Question

From 6 different novels and 3 different dictionaries, 4 novels, and 1 dictionary are to be selected and arranged in a row on a shelf so that the dictionary is always in the middle. Then the number of such arrangements is
A) Less than 500
B) At least 500 but less than 750
C) At least 750 but less than 1000
D) At least 1000

Answer 1

Hint:
To solve this problem we use the method of combination. A combination is a group that can be made by taking some or all of the number of given things at a time. Since we have 6 different novels and 3 dictionaries. We have to choose 4 novels and one dictionary. so first we have to calculate the number of ways dictionaries can choose and the number of ways novels can be chosen. After that, we have to calculate the total number of arrangements.

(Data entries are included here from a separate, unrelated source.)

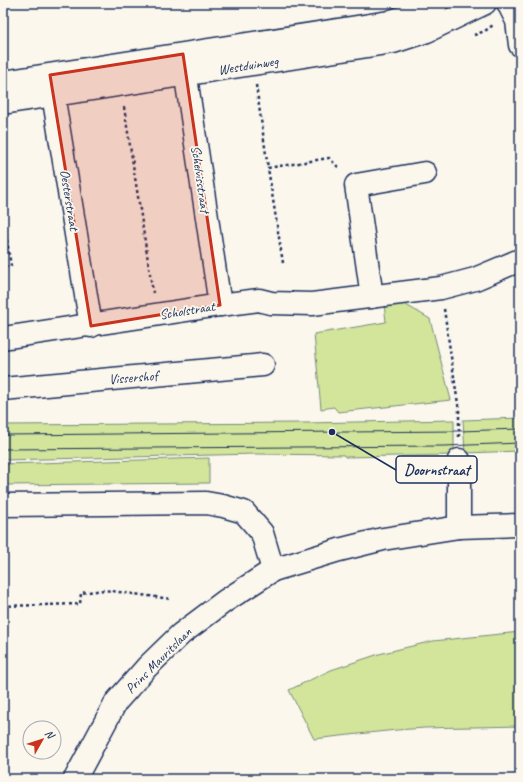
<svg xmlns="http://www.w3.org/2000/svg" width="523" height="782" font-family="Caveat,sans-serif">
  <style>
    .green { fill: #d2e59a; stroke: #768a7c }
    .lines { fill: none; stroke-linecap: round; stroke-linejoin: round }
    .minor-casing { stroke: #1b2f5e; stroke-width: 25 }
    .major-casing { stroke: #1b2f5e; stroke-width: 25 }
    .path { stroke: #1b2f5e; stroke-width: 2.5; stroke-dasharray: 3 3; stroke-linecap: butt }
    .minor { stroke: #fbf7ec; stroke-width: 22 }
    .major { stroke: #fbf7ec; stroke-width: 22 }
    .tram { stroke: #1b2f5e; stroke-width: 1 }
    .marked { fill: #c8321e; fill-opacity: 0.2; stroke: #c8321e; stroke-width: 3; stroke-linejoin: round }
    .labels { text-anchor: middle; stroke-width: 3.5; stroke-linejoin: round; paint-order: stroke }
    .street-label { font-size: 14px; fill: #1b2f5e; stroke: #fbf7ec }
    .leader { fill: none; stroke: #1b2f5e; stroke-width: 1.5 }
    .callout-dot { fill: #1b2f5e; stroke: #fbf7ec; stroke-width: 1.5 }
    .callout { fill: #fbf7ec; stroke: #1b2f5e; stroke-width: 1.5 }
    .callout-label { font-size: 15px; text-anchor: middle; font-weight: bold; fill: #1b2f5e }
  </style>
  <rect width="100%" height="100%" fill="#fbf7ec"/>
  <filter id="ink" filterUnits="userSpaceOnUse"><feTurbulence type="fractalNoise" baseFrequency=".025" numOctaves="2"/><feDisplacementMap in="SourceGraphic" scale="8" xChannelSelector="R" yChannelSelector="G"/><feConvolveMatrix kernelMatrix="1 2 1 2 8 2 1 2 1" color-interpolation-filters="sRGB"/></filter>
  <g filter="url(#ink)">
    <!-- green -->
    <g class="green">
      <path d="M401,302L430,319L451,400L338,412L334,407L321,409L314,334L386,322L384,304Z"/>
      <path d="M520,418V451L465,453L463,420Z"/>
      <path d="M454,420V455L345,457L344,455L256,454L3,460V425L305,423Z"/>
      <path d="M209,458V483L3,485V464Z"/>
      <path d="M520,632V726C488,727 456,727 425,728C388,730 351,735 314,739L289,690L331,670L379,654L433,641Z"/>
    </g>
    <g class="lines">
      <defs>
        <g id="minor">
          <path d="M508,3L517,21L520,45"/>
          <path d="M183,57L220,305"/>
          <path d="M50,76L91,326"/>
          <path d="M372,297L356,185L425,173"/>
          <path d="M3,338L220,305L259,300L271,303L312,304L441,288L475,279L520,260"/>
          <path d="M3,389L263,365"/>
          <path d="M3,505L206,503L223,506L244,512L262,533L273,570"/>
          <path d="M459,527V460"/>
          <path d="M75,779L116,702L147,667L181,634L225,601L273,570L339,550L383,539L459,527L520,525"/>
        </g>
        <g id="major">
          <path d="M3,82L389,22L418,12L437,3"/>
          <path d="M3,103L393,42L427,31L485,3"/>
        </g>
      </defs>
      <!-- minor casing -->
      <use href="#minor" class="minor-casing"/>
      <!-- major casing -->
      <use href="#major" class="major-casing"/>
      <!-- path -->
      <g class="path">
        <path d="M474,35L485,31L493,25"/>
        <path d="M256,85L268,168"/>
        <path d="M124,107L153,293"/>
        <path d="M3,216L11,266L3,267"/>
        <path d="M283,263L268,168L329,158L340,169"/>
        <path d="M444,309L459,411V438"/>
        <path d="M3,606L80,604L81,593L104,590L171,599"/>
      </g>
      <!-- minor -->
      <use href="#minor" class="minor"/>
      <!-- major -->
      <use href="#major" class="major"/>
      <!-- tram -->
      <g class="tram">
        <path d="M3,435L459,431L520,429"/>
        <path d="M3,449L444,446L520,443"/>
      </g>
    </g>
  </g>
  <!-- marked area -->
  <path class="marked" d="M183,54L220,305L91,326L50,75Z"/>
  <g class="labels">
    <!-- street labels -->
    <g class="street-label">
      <text transform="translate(248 65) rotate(-9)" y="5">Westduinweg</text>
      <text transform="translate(201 179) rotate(82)" y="5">Schelvisstraat</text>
      <text transform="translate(70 200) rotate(81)" y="5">Oesterstraat</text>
      <text transform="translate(187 310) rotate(-9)" y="5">Scholstraat</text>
      <text transform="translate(133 377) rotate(-5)" y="5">Vissershof</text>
      <text transform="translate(158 660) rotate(-45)" y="5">Prins Mauritslaan</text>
    </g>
  </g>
  <!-- callouts -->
  <path class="leader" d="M332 432L396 470"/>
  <circle class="callout-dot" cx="332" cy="432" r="4"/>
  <rect class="callout" x="396" y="456" width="81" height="27" rx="4"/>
  <g class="callout-label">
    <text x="437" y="475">Doornstraat</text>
  </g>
  <!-- margin -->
  <rect width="523" height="782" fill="none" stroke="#fbf7ec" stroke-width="16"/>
  <rect x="8" y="8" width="507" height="766" fill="none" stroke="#1b2f5e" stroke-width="1.5" filter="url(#ink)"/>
  <!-- north arrow -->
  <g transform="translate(42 740) rotate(51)"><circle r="19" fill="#fbf7ec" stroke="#a1a7b3"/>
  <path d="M0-3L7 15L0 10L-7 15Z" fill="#c8321e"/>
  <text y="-6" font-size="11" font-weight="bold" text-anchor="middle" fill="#1b2f5e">N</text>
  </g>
</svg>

Complete step by step solution:
Total number of novel s= 6
Number of dictionaries = 3
Now, we have to choose 4 novels from 6 novels
So the number of ways = $ ^6{C_4} $
We have to choose one dictionary from 3 dictionaries. The number of ways is $ ^3{C_1} $ .
Total number of ways in which 4 novels and one dictionary can be chosen = $ ^6{C_4} $ . $ ^3{C_1} $
Now, it is given that the arrangement dictionary is placed in the middle. So, we are left with four places In which we have to arrange the novels
\[\mathop \_\limits^ \downarrow ,\mathop \_\limits^ \downarrow ,\mathop \_\limits^D ,\mathop \_\limits^ \downarrow ,\mathop \_\limits^ \downarrow \]
Now the number of ways the four novels can be arranged in four places = $ 4! $ . Therefore total arrangements = total number of ways 4 novels and 1 dictionary is chosen × number of ways four novels can be arranged in four places
 $ { = ^6}{C_4}{ \times ^3}{C_1} \times 4! $
 $ = \dfrac{{6!}}{{4!(6 - 4)!}} \times \dfrac{{3!}}{{1!(3 - 1)!}} \times 4! $
 $ = \dfrac{{6 \times 5 \times 4!}}{{4! \times 2!}} \times \dfrac{{3!}}{{2!}} \times 4! $
 $ = \dfrac{{6 \times 5}}{2} \times \dfrac{{3 \times 2}}{2} \times 4 \times 3 \times 2 \times 1 $
15× 3× 4× 3× 2 = 1080
So, total number of arrangement = 1080

Hence, option (D) is correct.

Note:
 $ ^n{C_r} $ means the number of arrangements of n different things taken ‘r ‘ at a time.
Example – consider three letters a,b,c. The group of these three letters taken at a time is ab, bc, ca.
We concerted ac or ca in the same group as in a group we are concerned with the number of things contained.